EB/U2 Topic 4 Digital signature, Digital Certificates
A digital signature is a mathematical scheme for demonstrating the authenticity of digital messages or documents. A valid digital signature gives a recipient reason to believe that the message was created by a known sender (authentication), that the sender cannot deny having sent the message (non-repudiation), and that the message was not altered in transit (integrity).
Digital signatures are a standard element of most cryptographic protocol suites, and are commonly used for software distribution, financial transactions, contract management software, and in other cases where it is important to detect forgery or tampering.

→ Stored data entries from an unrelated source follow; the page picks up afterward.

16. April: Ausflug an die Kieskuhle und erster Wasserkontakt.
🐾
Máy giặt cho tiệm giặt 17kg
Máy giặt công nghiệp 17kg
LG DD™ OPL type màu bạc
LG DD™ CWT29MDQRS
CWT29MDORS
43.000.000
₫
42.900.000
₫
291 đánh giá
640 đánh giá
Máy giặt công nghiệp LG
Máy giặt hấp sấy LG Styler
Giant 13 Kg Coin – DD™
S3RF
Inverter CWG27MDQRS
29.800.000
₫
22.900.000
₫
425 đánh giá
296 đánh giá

Digital signatures are often used to implement electronic signatures, a broader term that refers to any electronic data that carries the intent of a signature, but not all electronic signatures use digital signatures. In some countries, including the United States, Algeria, Turkey, India, Brazil, Indonesia, Mexico, Saudi Arabia, Uruguay, Switzerland and the countries of the European Union, electronic signatures have legal significance.
A digital signature (not to be confused with a digital certificate) is a mathematical technique used to validate the authenticity and integrity of a message, software or digital document.

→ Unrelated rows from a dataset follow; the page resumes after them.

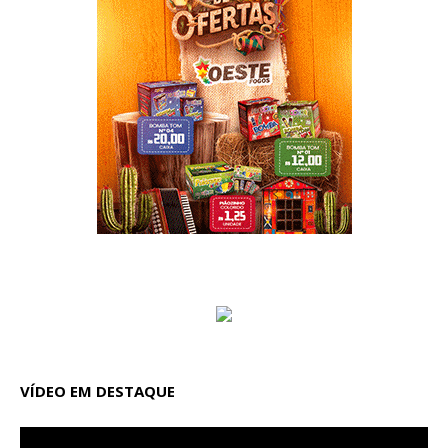
VÍDEO EM DESTAQUE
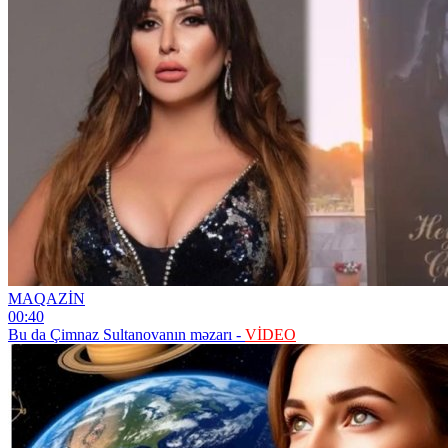
MAQAZİN
00:40
Bu da Çimnaz Sultanovanın məzarı -
VİDEO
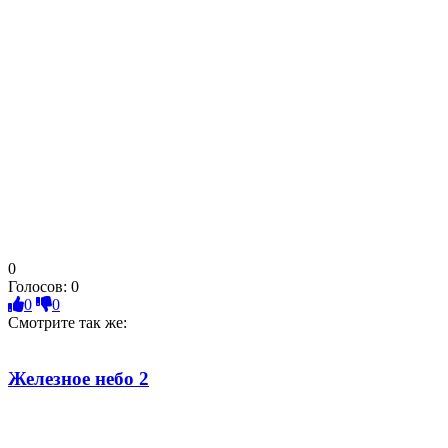
0
Голосов:
0
0
0
Смотрите так же:
Железное небо 2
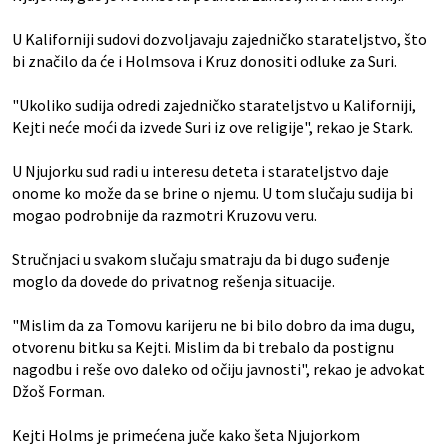
U Kaliforniji sudovi dozvoljavaju zajedničko starateljstvo, što
bi značilo da će i Holmsova i Kruz donositi odluke za Suri.
"Ukoliko sudija odredi zajedničko starateljstvo u Kaliforniji,
Kejti neće moći da izvede Suri iz ove religije", rekao je Stark.
U Njujorku sud radi u interesu deteta i starateljstvo daje
onome ko može da se brine o njemu. U tom slučaju sudija bi
mogao podrobnije da razmotri Kruzovu veru.
Stručnjaci u svakom slučaju smatraju da bi dugo suđenje
moglo da dovede do privatnog rešenja situacije.
"Mislim da za Tomovu karijeru ne bi bilo dobro da ima dugu,
otvorenu bitku sa Kejti. Mislim da bi trebalo da postignu
nagodbu i reše ovo daleko od očiju javnosti", rekao je advokat
Džoš Forman.
Kejti Holms je primećena juče kako šeta Njujorkom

HOW DIGITAL SIGNATURES WORK?
Digital signatures are based on public key cryptography, also known as asymmetric cryptography. Using a public key algorithm such as RSA, one can generate two keys that are mathematically linked: one private and one public. To create a digital signature, signing software (such as an email program) creates a one-way hash of the electronic data to be signed. The private key is then used to encrypt the hash. The encrypted hash — along with other information, such as the hashing algorithm — is the digital signature. The reason for encrypting the hash instead of the entire message or document is that a hash function can convert an arbitrary input into a fixed length value, which is usually much shorter.
A digital certificate is an electronic “passport” that allows a person, computer or organization to exchange information securely over the Internet using the public key infrastructure (PKI). A digital certificate may also be referred to as a public key certificate.

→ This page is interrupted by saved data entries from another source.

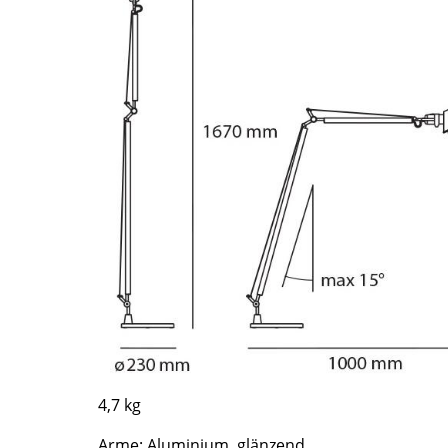
Richard Lampert
Ludwig Mies van der Rohe
Thonet
Marcel Breuer
USM Haller
Philippe Starck
Vitra
Verner Panton
... alle Hersteller A-Z
... alle Designer A-Z
Neu bei smow
Inspiration
Special Editions
Designklassiker
Frauen im Design
Bauhaus Design
Midcentury Design
Skandinavisches De
Italienisches Design
4,7 kg
Nachhaltiges Desig
Natürliche Material
Arme: Aluminium, glänzend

An attachment to an electronic message used for security purposes. The most common use of a digital certificate is to verify that a user sending a message is who he or she claims to be, and to provide the receiver with the means to encode a reply.
An individual wishing to send an encrypted message applies for a digital certificate from a Certificate Authority (CA). The CA issues an encrypted digital certificate containing the applicant’s public key and a variety of other identification information. The CA makes its own public key readily available through print publicity or perhaps on the Internet.
Digital certificates function similarly to identification cards such as passports and drivers’ licenses. Identification cards are issued by recognized government authorities. When someone requests an identification card, a government authority verifies the identity of the requester, certifies that the requester meets all requirements to receive the card, and then issues the card. When an identification card such as a driver’s license is presented to others, they can verify the identify of its owner because the card provides the following security benefits:-
- It contains personal information to help identify and trace the owner.
- It contains the photograph and the signature of the rightful owner to enable positive identification.
- It contains the information that is required to identify and contact the issuing authority.
- It is designed to be tamper resistant and difficult to counterfeit.
- It is issued by an authority that can revoke the identification card at any time (for example, if the card is misused or stolen).
- It can be checked for revocation by contacting the issuing authority.